Omit all pictures. Quote only the lines from the one with "Зашивка - часткова." through the end of the material below.
**** Data for this task
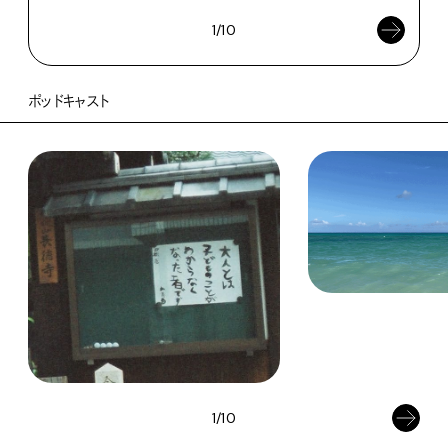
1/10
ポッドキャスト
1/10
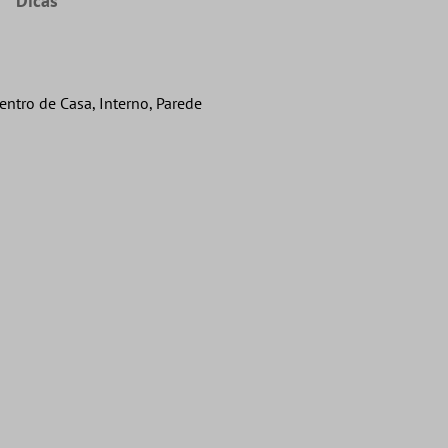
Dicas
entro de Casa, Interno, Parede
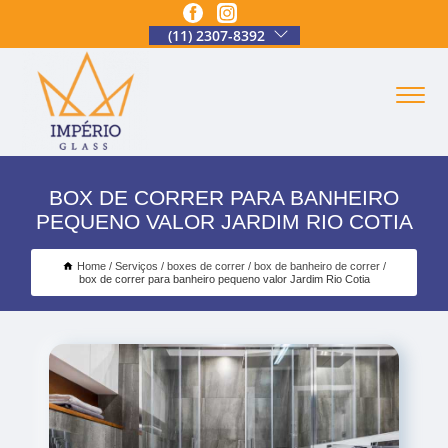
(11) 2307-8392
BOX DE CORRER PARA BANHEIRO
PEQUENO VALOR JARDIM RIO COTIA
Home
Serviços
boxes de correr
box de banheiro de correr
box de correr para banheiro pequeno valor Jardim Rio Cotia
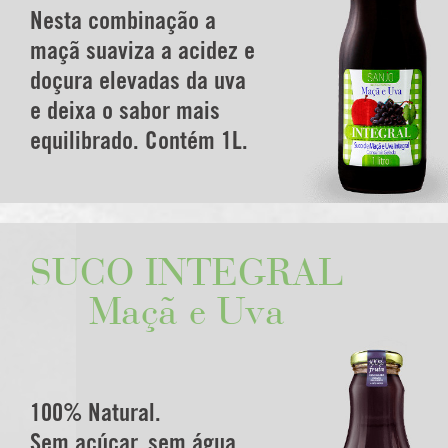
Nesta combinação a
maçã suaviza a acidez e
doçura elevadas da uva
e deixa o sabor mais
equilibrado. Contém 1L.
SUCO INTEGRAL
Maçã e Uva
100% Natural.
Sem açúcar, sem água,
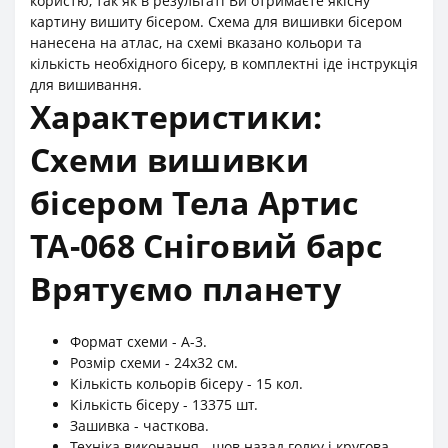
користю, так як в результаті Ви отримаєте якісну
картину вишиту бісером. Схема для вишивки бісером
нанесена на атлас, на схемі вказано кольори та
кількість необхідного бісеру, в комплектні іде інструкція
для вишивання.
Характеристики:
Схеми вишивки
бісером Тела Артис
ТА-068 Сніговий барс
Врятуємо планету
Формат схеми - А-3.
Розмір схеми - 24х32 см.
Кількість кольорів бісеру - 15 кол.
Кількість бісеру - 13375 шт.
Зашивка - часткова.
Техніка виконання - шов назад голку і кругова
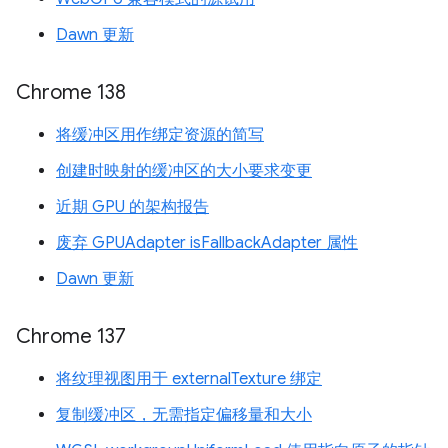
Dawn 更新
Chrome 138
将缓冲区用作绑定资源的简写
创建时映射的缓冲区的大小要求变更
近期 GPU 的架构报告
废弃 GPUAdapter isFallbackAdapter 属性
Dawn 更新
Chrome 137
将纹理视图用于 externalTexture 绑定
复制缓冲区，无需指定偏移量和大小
********
*Response to the task*
Зашивка - часткова.
Техніка виконання - шов назад голку і кругова
Dawn 更新
Chrome 138
将缓冲区用作绑定资源的简写
创建时映射的缓冲区的大小要求变更
近期 GPU 的架构报告
废弃 GPUAdapter isFallbackAdapter 属性
Dawn 更新
Chrome 137
将纹理视图用于 externalTexture 绑定
复制缓冲区，无需指定偏移量和大小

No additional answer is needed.